To do →
Report all lines of the records that contain "remote".

Given data →
########
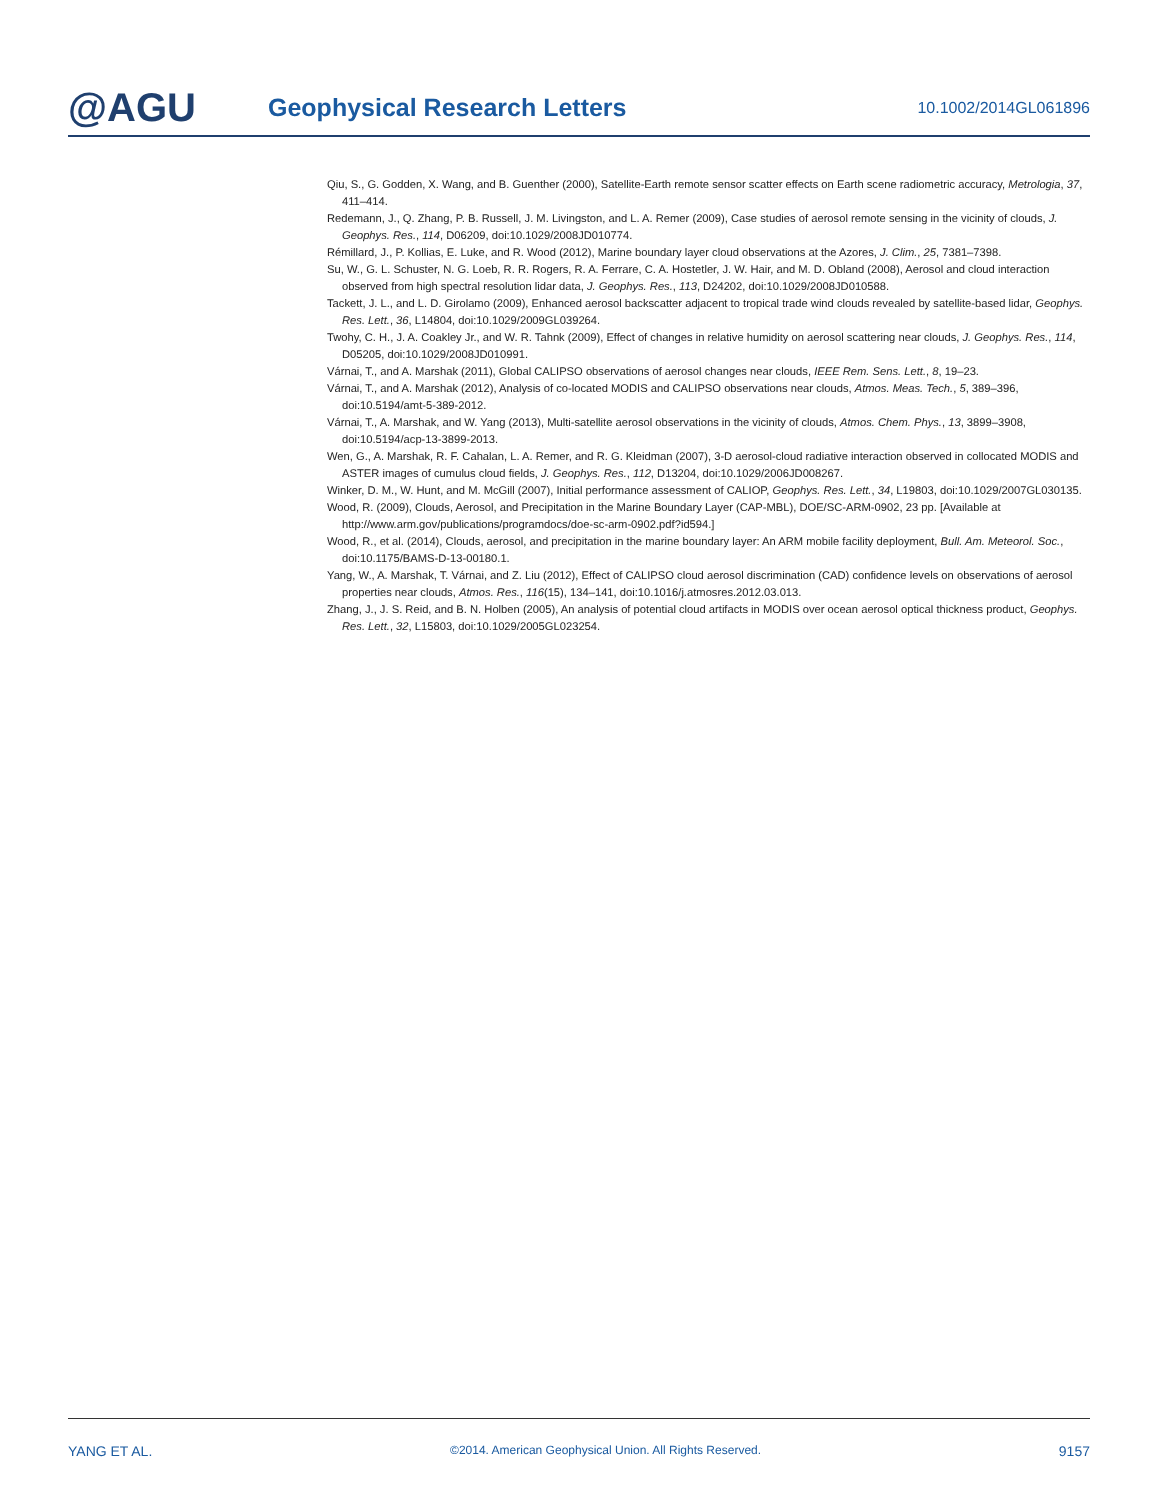@AGU
Geophysical Research Letters
10.1002/2014GL061896
Qiu, S., G. Godden, X. Wang, and B. Guenther (2000), Satellite-Earth remote sensor scatter effects on Earth scene radiometric accuracy, Metrologia, 37, 411–414.
Redemann, J., Q. Zhang, P. B. Russell, J. M. Livingston, and L. A. Remer (2009), Case studies of aerosol remote sensing in the vicinity of clouds, J. Geophys. Res., 114, D06209, doi:10.1029/2008JD010774.
Rémillard, J., P. Kollias, E. Luke, and R. Wood (2012), Marine boundary layer cloud observations at the Azores, J. Clim., 25, 7381–7398.
Su, W., G. L. Schuster, N. G. Loeb, R. R. Rogers, R. A. Ferrare, C. A. Hostetler, J. W. Hair, and M. D. Obland (2008), Aerosol and cloud interaction observed from high spectral resolution lidar data, J. Geophys. Res., 113, D24202, doi:10.1029/2008JD010588.
Tackett, J. L., and L. D. Girolamo (2009), Enhanced aerosol backscatter adjacent to tropical trade wind clouds revealed by satellite-based lidar, Geophys. Res. Lett., 36, L14804, doi:10.1029/2009GL039264.
Twohy, C. H., J. A. Coakley Jr., and W. R. Tahnk (2009), Effect of changes in relative humidity on aerosol scattering near clouds, J. Geophys. Res., 114, D05205, doi:10.1029/2008JD010991.
Várnai, T., and A. Marshak (2011), Global CALIPSO observations of aerosol changes near clouds, IEEE Rem. Sens. Lett., 8, 19–23.
Várnai, T., and A. Marshak (2012), Analysis of co-located MODIS and CALIPSO observations near clouds, Atmos. Meas. Tech., 5, 389–396, doi:10.5194/amt-5-389-2012.
Várnai, T., A. Marshak, and W. Yang (2013), Multi-satellite aerosol observations in the vicinity of clouds, Atmos. Chem. Phys., 13, 3899–3908, doi:10.5194/acp-13-3899-2013.
Wen, G., A. Marshak, R. F. Cahalan, L. A. Remer, and R. G. Kleidman (2007), 3-D aerosol-cloud radiative interaction observed in collocated MODIS and ASTER images of cumulus cloud fields, J. Geophys. Res., 112, D13204, doi:10.1029/2006JD008267.
Winker, D. M., W. Hunt, and M. McGill (2007), Initial performance assessment of CALIOP, Geophys. Res. Lett., 34, L19803, doi:10.1029/2007GL030135.
Wood, R. (2009), Clouds, Aerosol, and Precipitation in the Marine Boundary Layer (CAP-MBL), DOE/SC-ARM-0902, 23 pp. [Available at http://www.arm.gov/publications/programdocs/doe-sc-arm-0902.pdf?id594.]
Wood, R., et al. (2014), Clouds, aerosol, and precipitation in the marine boundary layer: An ARM mobile facility deployment, Bull. Am. Meteorol. Soc., doi:10.1175/BAMS-D-13-00180.1.
Yang, W., A. Marshak, T. Várnai, and Z. Liu (2012), Effect of CALIPSO cloud aerosol discrimination (CAD) confidence levels on observations of aerosol properties near clouds, Atmos. Res., 116(15), 134–141, doi:10.1016/j.atmosres.2012.03.013.
Zhang, J., J. S. Reid, and B. N. Holben (2005), An analysis of potential cloud artifacts in MODIS over ocean aerosol optical thickness product, Geophys. Res. Lett., 32, L15803, doi:10.1029/2005GL023254.
YANG ET AL. ©2014. American Geophysical Union. All Rights Reserved. 9157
########
Answer below →
Qiu, S., G. Godden, X. Wang, and B. Guenther (2000), Satellite-Earth remote sensor scatter effects on Earth scene radiometric accuracy, Metrologia, 37, 411–414.
Redemann, J., Q. Zhang, P. B. Russell, J. M. Livingston, and L. A. Remer (2009), Case studies of aerosol remote sensing in the vicinity of clouds, J. Geophys. Res., 114, D06209, doi:10.1029/2008JD010774.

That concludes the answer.